What a hardened MCP setup looks like

A pragmatic hardened setup for a solo developer running a few MCP servers in 2026:

  1. No .env files in repos. Move every secret into tene (or any vault that does runtime injection, not file dropoff). Run apps via tene run --.
  2. Spawn MCP servers from a host that does not inherit your shell env. Claude Desktop on macOS already does this (a known UX wart that turns out to be a security feature). On hosts that do inherit, set env: {} per-server in the config to zero it.
  3. Pin and audit. Pin MCP server versions in your config. Re-audit before upgrade. npm audit signatures for npm-based servers; equivalent for pip.
  4. Container or chroot the high-blast-radius ones. A filesystem MCP that needs to read your whole home directory is a candidate for a Docker container with a --mount type=bind,readonly,src=/path/to/project,dst=/work. The cost is one Dockerfile; the win is that the server cannot wander outside /work.
  5. Egress firewall, even loose. Block direct egress from MCP server processes to the open internet. Allow-list package registries and your own infra. Tools: Little Snitch (macOS), Lulu, network namespaces (Linux), Tailscale ACLs.
  6. Treat MCP server install like RCE consent. Because that is what it is. Read the source, read the recent commits, read the maintainer history. If it is a 200-star project from a name you do not recognize, the convenience is not worth the seat at your table.

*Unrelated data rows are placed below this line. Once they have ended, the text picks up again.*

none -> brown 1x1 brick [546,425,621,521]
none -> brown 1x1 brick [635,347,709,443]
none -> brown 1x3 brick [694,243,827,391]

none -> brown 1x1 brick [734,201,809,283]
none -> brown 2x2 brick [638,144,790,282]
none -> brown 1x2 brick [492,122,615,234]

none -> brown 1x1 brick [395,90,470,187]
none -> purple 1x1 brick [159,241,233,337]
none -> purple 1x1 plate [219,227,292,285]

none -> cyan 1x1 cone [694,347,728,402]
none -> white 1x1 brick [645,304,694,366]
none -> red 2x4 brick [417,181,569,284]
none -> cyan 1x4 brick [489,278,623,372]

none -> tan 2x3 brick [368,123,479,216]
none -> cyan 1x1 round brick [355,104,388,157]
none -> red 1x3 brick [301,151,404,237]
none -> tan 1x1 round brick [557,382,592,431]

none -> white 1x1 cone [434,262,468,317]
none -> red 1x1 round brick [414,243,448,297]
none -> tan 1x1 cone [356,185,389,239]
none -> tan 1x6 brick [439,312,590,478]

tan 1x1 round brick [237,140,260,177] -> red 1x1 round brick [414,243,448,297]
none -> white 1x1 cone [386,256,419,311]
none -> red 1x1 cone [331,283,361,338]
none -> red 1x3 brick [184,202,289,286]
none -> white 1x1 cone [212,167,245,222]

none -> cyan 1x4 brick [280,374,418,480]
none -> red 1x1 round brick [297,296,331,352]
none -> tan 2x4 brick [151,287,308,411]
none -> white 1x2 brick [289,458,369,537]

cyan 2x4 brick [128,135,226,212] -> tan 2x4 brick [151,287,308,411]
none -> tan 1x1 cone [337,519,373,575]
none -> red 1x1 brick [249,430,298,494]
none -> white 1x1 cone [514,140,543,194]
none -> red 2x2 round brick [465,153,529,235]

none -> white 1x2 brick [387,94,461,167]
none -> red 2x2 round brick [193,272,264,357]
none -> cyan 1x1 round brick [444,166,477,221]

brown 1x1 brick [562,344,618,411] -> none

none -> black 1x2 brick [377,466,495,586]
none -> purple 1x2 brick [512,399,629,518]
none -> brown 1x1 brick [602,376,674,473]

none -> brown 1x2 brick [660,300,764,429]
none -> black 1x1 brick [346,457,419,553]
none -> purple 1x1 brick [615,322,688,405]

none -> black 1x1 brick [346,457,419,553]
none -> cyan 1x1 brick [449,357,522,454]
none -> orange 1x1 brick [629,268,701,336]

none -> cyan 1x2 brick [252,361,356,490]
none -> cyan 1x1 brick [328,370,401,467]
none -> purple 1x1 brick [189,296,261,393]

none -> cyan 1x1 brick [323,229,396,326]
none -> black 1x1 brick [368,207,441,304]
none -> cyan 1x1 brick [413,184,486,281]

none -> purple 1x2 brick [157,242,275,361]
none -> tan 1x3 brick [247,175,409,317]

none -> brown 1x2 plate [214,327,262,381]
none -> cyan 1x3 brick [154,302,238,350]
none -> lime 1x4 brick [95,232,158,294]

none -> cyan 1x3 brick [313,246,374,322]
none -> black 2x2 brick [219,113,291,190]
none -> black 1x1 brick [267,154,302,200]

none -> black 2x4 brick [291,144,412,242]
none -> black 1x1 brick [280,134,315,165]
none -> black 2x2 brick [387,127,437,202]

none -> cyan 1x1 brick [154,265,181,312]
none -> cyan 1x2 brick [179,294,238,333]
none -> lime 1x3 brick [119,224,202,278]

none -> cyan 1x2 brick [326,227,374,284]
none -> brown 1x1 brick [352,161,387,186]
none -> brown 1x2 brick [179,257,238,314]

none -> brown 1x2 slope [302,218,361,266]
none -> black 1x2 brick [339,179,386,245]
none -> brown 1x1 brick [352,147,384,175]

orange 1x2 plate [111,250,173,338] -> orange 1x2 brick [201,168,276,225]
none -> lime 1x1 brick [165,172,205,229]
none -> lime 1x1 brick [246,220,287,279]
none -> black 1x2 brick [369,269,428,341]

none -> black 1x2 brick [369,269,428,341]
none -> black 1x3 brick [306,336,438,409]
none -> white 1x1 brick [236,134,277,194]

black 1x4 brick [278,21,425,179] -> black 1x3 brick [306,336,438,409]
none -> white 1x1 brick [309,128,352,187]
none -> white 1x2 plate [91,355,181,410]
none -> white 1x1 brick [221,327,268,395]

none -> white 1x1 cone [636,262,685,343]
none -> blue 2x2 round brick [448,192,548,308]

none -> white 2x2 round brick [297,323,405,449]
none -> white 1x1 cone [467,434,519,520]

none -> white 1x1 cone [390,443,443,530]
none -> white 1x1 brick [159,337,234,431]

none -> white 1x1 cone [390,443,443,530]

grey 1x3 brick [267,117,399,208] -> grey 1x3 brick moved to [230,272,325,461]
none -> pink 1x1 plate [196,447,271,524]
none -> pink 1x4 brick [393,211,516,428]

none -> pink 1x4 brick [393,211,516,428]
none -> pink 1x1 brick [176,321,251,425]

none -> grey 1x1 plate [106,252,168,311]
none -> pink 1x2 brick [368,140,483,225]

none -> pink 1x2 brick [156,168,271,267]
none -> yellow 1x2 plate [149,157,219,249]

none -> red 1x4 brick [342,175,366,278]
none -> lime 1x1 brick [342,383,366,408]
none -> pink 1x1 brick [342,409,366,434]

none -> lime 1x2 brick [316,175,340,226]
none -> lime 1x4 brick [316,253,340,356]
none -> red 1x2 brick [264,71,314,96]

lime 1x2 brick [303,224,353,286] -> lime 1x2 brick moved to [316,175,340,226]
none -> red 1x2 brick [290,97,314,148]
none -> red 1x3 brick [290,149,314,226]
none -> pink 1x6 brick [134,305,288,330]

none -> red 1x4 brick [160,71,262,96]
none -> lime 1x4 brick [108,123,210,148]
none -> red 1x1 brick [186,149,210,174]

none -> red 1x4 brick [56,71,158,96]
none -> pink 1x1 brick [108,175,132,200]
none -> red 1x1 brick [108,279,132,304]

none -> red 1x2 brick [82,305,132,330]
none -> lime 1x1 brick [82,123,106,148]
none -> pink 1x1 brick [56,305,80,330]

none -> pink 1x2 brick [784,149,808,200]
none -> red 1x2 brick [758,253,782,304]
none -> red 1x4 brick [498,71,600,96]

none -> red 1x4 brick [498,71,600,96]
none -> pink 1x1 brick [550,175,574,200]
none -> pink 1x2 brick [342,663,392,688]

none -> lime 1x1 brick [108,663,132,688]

You do not need to do all six on day one. Doing 1 and 2 alone removes the bulk of casual exfiltration risk for individual workflows.

Summary

  • An MCP server is a local process spawned by your agent host. It runs as you, it sees what you see, and the protocol is a transport, not a sandbox.
  • Four leak channels are open by default: filesystem read, env vars, outbound network, and prompt context. The first two are the cheap-to-close ones.
  • "Trusted source" is not a permission model. Supply-chain compromise is real, and MCP servers sit on top of npm/PyPI dependency trees you have not audited.
  • Stop storing secrets in .env files. Stop exporting them in your shell rc. Inject them only into the specific child process that needs them, at runtime — tene run -- <cmd> is the one-liner version.
  • Hardened MCP is a stack: runtime secret injection, env zeroing per-server, container or chroot for high-blast-radius servers, egress firewall, pinned versions. Two layers cover most of the realistic risk; five layers are appropriate at the team level.